§ **TASK GOAL**: Where the word "down" appears in a line of the entries below, count that line and give the total alone.

§ **EXTRACTED DATA**:
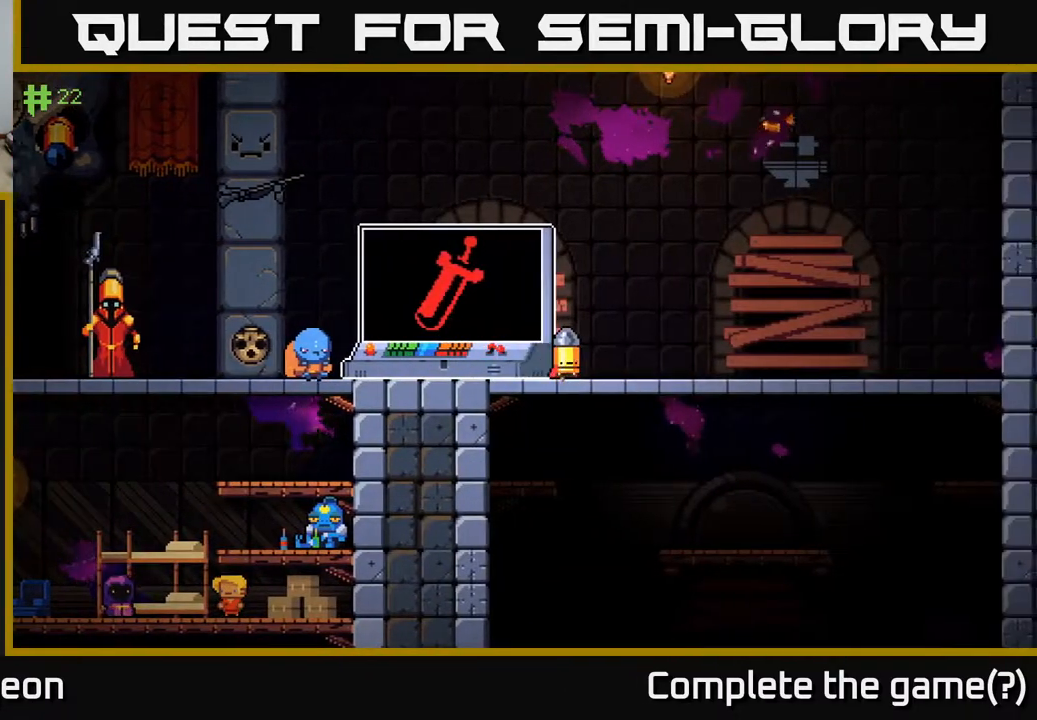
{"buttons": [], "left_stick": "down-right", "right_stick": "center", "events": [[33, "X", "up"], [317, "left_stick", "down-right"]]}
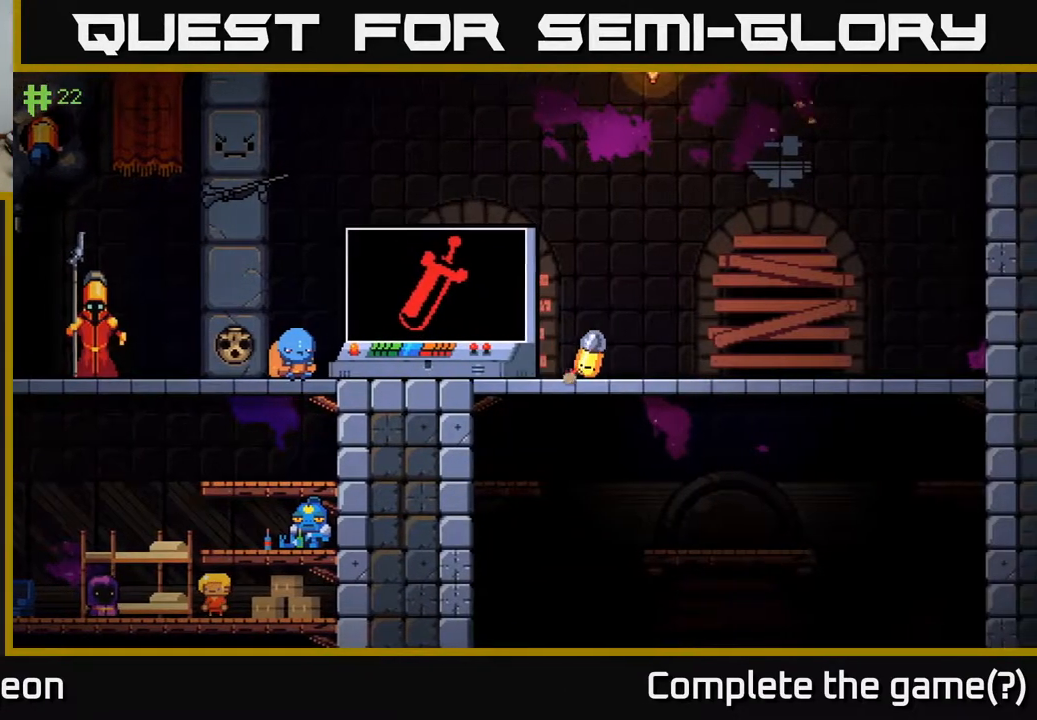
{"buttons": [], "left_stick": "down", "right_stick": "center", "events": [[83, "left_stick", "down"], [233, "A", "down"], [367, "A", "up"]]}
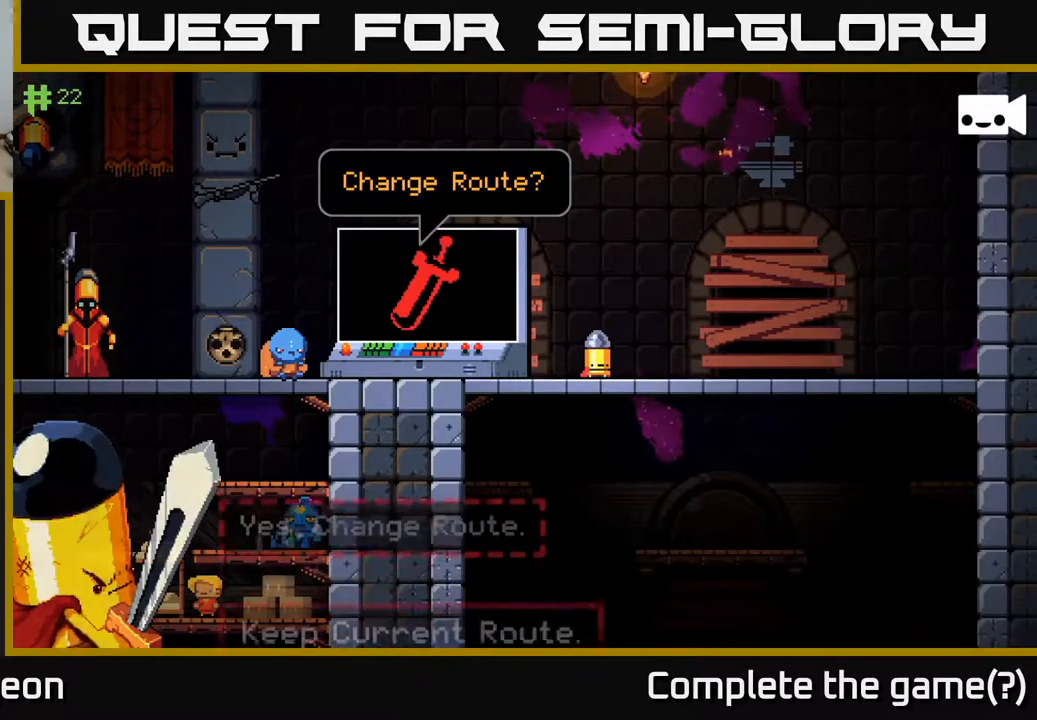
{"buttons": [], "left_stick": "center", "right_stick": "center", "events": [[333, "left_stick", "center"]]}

--

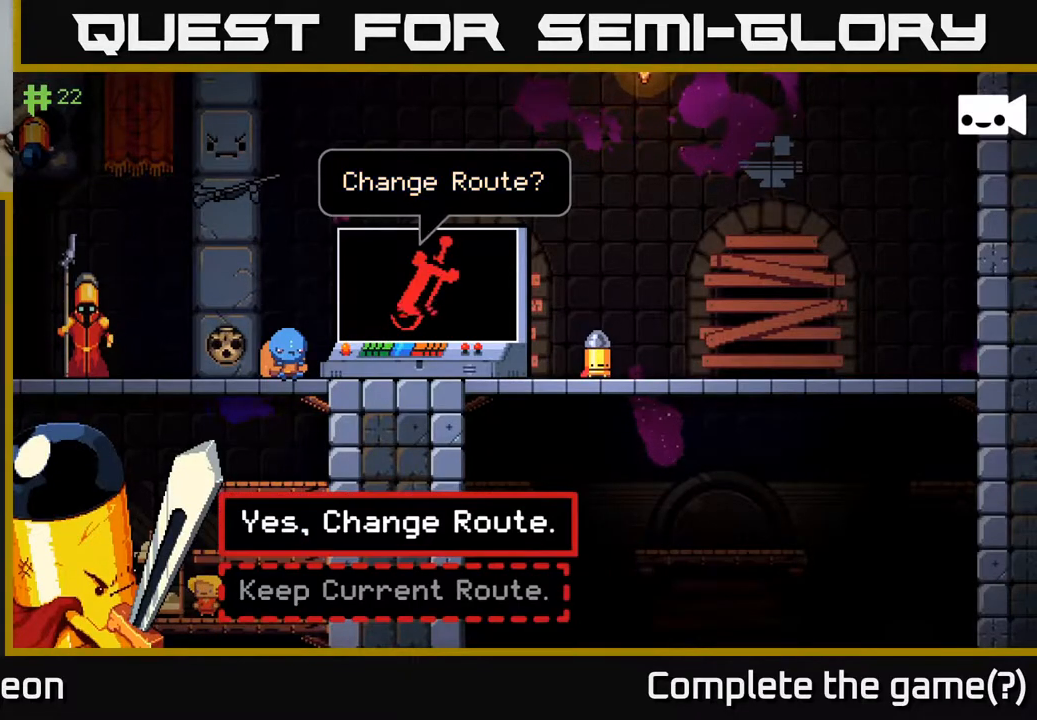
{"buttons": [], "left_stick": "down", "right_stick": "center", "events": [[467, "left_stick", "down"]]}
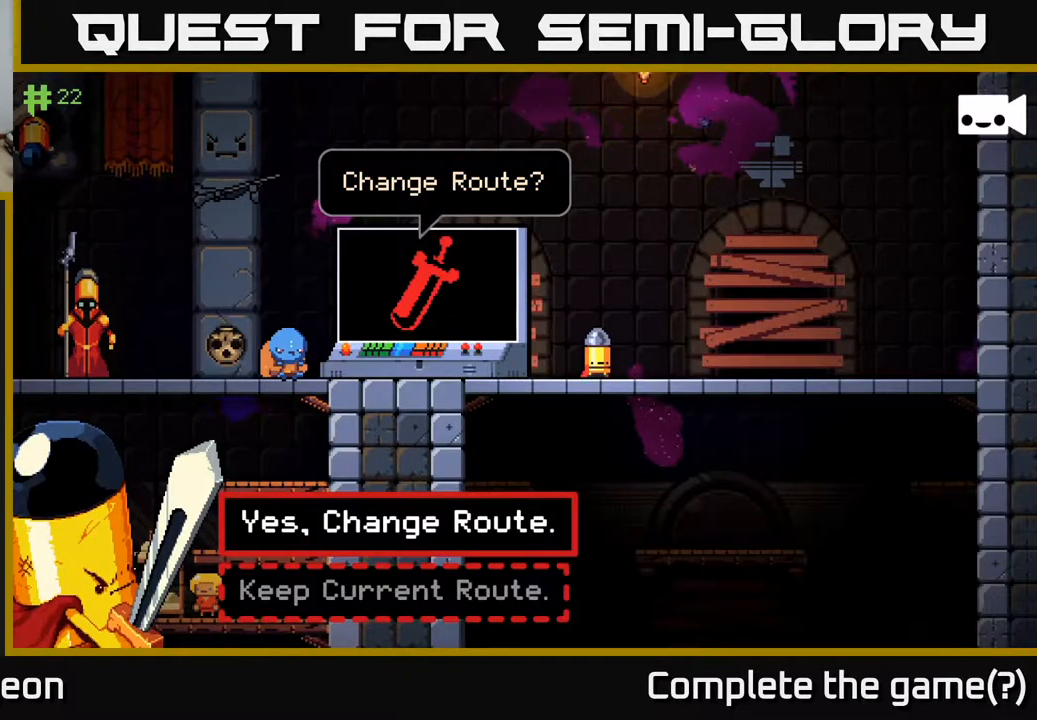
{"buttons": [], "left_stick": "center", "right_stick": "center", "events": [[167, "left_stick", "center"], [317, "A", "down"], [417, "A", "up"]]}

§ **ANSWER SECTION**: 4